Девушка колебалась целый миг, прежде чем выпустить из объятий дочь. Сделала это с замирающим сердцем. И едва не сошла с ума от тревоги – за бесконечно-долгий миг. Пока незнакомец не поднял девочку на руки и не вручил обратно матери.
2
Любимый синий кабинет, наглухо задвинуты портьеры. Беспомощно догорают свечи. За окном – раннее утро.
Вскрытое письмо.
Слипаются отяжелевшие за ночь веки. Как говорят в таких случаях – свинцовые.
Сегодня Ревинтер заснул прямо за столом. А разбудила срочная весть. Ожидаемая всю ночь.
И хорошо, что разбудила. Хорошо – сразу по двум причинам.
Он победил – так почему нет ни радости, ни умиротворения? Только усталость.

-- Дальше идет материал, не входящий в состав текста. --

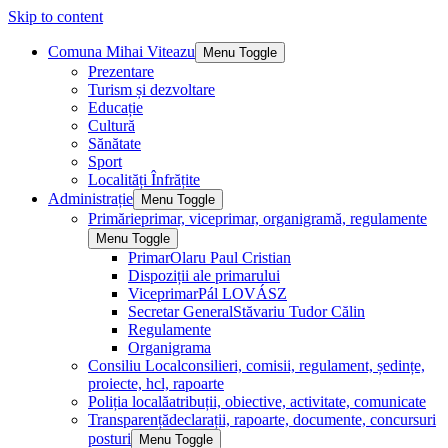
Skip to content
Comuna Mihai Viteazu
Menu Toggle
Prezentare
Turism și dezvoltare
Educație
Cultură
Sănătate
Sport
Localități Înfrățite
Administrație
Menu Toggle
Primărie
primar, viceprimar, organigramă, regulamente
Menu Toggle
Primar
Olaru Paul Cristian
Dispoziții ale primarului
Viceprimar
Pál LOVÁSZ
Secretar General
Stăvariu Tudor Călin
Regulamente
Organigrama
Consiliu Local
consilieri, comisii, regulament, ședințe,
proiecte, hcl, rapoarte
Poliția locală
atribuții, obiective, activitate, comunicate
Transparență
declarații, rapoarte, documente, concursuri
posturi
Menu Toggle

Тяжелые темно-синие портьеры кажутся черными. Скрывают небо Лютены. И утро.
Он победил.
Один глупец схватился с другим – и лишь мятеж в отечестве второго спас страну первого от долгой и разорительной войны. Несчастное государство – если о его благе тревожится только Бертольд Ревинтер!
Теперь Совет будет торжествовать: министр финансов ошибся. Зато принц Гуго с принцем же Эриком – на коне. И отхватили для Эвитана новую провинцию. Прямо сейчас отхватывают.
А что без Ревинтера не было бы мира с Мидантией – не узнает никто. Да никого это и не волнует.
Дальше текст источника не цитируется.